What’s the point of a web series?

Abbi Jacobson knows from personal experience that making one can be artistically freeing. She and Ilana Glazer are the masterminds behind Broad City, a comedic web series they started four years ago about two young women’s misadventures in New York City. Jacobson likens the process to being a painter doing her own work rather than a commission. A web series comes with the freedom to do whatever you want. For example, opting out of getting paid via YouTube’s ad program even meant Broad City used whatever music its creators wanted, without worrying about licenses.

“The fact that there’s no money in a web series means that artistic integrity can stay in place,” says Glazer. “People aren’t censored and there aren’t any restrictions or guidelines.”

But does that mean making a web show is better than making a TV show? No. Broad City has made that jump — the first TV episode premieres on Comedy Central on Jan. 22, with the backing of big-name executive producers like Amy Poehler — and its creators are, says Glazer, “freaking out.” (In a good way.) Part of that positivity comes from the amount of control Comedy Central has left in the hands of the comedians, who also star in the show, but it’s also a reminder that even as the Internet becomes a breeding ground for innovative TV-ish shows, TV  — and what can be done when there’s money behind a show — is still tops.

(MOREEd Helms’ Three Favorite Web Series)

So is the point of a web series to get a TV show? Broad City isn’t the first Comedy Central show that grew out of online video — another example is Workaholics — and there are certainly reasons a web series creator would want that to be the result of her efforts.

“It’s changed our lives. For so long I was working a day job I didn’t care about or that was not what I wanted to be doing with my life, and now I’m doing exactly what I want to be doing,” says Jacobson. “I have to remind myself that that’s the ultimate goal, to be loving what you get paid to do.
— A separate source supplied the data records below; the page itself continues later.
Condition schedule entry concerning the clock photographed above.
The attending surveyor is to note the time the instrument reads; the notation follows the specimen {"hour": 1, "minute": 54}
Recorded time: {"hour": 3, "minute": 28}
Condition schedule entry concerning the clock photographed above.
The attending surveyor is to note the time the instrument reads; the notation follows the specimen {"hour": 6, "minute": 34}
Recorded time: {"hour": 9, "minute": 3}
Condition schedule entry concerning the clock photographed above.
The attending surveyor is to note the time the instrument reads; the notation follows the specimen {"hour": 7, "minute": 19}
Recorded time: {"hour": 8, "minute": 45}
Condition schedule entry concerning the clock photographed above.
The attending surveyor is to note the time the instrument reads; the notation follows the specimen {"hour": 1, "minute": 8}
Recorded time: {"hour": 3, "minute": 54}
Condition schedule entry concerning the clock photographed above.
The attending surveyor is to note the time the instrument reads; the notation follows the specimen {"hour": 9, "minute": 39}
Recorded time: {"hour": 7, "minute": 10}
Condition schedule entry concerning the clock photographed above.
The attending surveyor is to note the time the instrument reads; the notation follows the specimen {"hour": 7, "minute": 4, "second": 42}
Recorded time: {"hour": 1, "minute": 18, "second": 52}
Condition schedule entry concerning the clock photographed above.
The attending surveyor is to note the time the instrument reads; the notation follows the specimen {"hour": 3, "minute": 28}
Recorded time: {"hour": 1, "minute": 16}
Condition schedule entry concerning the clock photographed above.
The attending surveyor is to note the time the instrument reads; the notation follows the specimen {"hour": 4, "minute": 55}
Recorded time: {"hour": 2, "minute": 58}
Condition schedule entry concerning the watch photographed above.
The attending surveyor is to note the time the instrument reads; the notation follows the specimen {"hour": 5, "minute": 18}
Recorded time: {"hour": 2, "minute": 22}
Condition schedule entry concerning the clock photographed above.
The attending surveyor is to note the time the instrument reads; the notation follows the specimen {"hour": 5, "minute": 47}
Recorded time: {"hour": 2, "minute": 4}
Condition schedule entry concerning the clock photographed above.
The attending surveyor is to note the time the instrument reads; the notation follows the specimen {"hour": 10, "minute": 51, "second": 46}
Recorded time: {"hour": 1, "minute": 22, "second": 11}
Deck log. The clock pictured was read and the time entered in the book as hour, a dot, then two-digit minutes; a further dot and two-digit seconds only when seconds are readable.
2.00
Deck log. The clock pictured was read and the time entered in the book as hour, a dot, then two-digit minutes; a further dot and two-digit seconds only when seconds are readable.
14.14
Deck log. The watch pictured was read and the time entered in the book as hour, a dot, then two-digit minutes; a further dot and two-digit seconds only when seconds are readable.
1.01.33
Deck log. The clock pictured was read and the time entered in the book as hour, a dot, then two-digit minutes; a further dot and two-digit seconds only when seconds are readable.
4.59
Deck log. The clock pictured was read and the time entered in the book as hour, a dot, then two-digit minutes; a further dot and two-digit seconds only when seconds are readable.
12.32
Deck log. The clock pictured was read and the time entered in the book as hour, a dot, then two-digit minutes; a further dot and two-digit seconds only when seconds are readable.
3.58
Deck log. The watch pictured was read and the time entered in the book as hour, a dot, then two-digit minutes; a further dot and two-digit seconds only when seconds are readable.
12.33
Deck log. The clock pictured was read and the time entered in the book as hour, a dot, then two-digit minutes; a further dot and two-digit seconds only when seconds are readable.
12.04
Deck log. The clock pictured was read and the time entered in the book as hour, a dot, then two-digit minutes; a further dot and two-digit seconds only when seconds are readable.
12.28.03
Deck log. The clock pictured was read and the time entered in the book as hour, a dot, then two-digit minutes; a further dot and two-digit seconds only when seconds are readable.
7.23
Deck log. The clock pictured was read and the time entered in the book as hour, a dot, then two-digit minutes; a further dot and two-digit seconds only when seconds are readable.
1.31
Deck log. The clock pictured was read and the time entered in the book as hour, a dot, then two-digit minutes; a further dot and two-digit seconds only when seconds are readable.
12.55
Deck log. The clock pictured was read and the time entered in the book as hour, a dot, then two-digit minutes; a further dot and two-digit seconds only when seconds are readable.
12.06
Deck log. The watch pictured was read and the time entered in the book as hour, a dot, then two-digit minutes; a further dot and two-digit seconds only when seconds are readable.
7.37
Everything pretty much changed.”

Plus, says Glazer, it’s better for the broad media landscape: “I hope and imagine that Broad City will influence an equality of representation, of women being able to be three-dimensional characters and women who write and produce in addition to acting.”

Which raises a question: Is there any reason to make a web series at all, if the whole point is just to get on TV? Particularly if Kent Alterman, Comedy Central’s president of content development and original programming, says that — though Comedy Central has helped several web-series people make the jump to TV — for the most part it doesn’t really matter if a project comes pitched via web series or script or idea? And if he says that even a really good web series doesn’t always work on TV?

“[The ease of making a web series] levels the playing field a bit,” he tells TIME, “but I don’t think something is more valuable or more likely to succeed because it was a web series.”

Getting to the other small screen was a long process for Broad City. The first murmurs of a TV version came in 2011, and the Comedy Central show was announced last March. In theory, based on Alterman’s faith that talent prevails regardless of format, its creators could have started pitching the network way back then — but, Alterman says, a web series certainly doesn’t hurt. To take Jacobson’s painter analogy, the painting that’s not a commission helps the artist get a commission; Broad City helped Comedy Central get a sense of Jacobson and Glazer and provided evidence that they knew how to act on camera, despite being newcomers.

Plus, all those years working on the web version of Broad City were years during which Jacobson and Glazer figured out how to be a team, something that doesn’t necessarily happen when you’re just brainstorming. That background made the TV version easier in a way that’s harder to quantify for network executives:

“We’re so lucky that we have each other,” Glazer says. “It makes it a lot less scary. It’s easier to try new things if you know you have a partner.”